→ What to do
From the material below, copy out each line with the word "that" in it.

::: The data

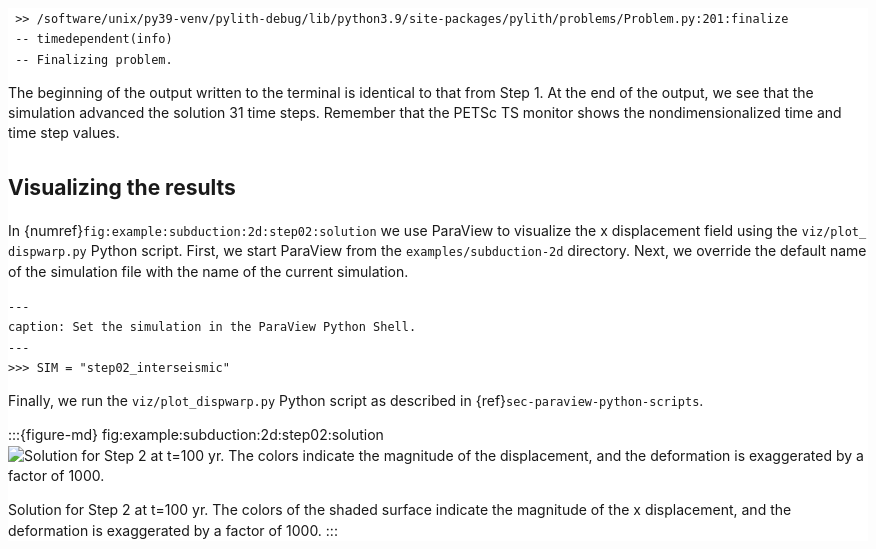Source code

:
 ```{code-block} console
 >> /software/unix/py39-venv/pylith-debug/lib/python3.9/site-packages/pylith/problems/Problem.py:201:finalize
 -- timedependent(info)
 -- Finalizing problem.
```

The beginning of the output written to the terminal is identical to that from Step 1.
At the end of the output, we see that the simulation advanced the solution 31 time steps.
Remember that the PETSc TS monitor shows the nondimensionalized time and time step values.

## Visualizing the results

In {numref}`fig:example:subduction:2d:step02:solution` we use ParaView to visualize the x displacement field using the `viz/plot_dispwarp.py` Python script.
First, we start ParaView from the `examples/subduction-2d` directory.
Next, we override the default name of the simulation file with the name of the current simulation.

```{code-block} python
---
caption: Set the simulation in the ParaView Python Shell.
---
>>> SIM = "step02_interseismic"
```

Finally, we run the `viz/plot_dispwarp.py` Python script as described in {ref}`sec-paraview-python-scripts`.

:::{figure-md} fig:example:subduction:2d:step02:solution
<img src="figs/step02-solution.*" alt="Solution for Step 2 at t=100 yr. The colors indicate the magnitude of the displacement, and the deformation is exaggerated by a factor of 1000." width="100%"/>

Solution for Step 2 at t=100 yr.
The colors of the shaded surface indicate the magnitude of the x displacement, and the deformation is exaggerated by a factor of 1000.
:::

::::::

→ Result of the exercise
The beginning of the output written to the terminal is identical to that from Step 1.
At the end of the output, we see that the simulation advanced the solution 31 time steps.
Remember that the PETSc TS monitor shows the nondimensionalized time and time step values.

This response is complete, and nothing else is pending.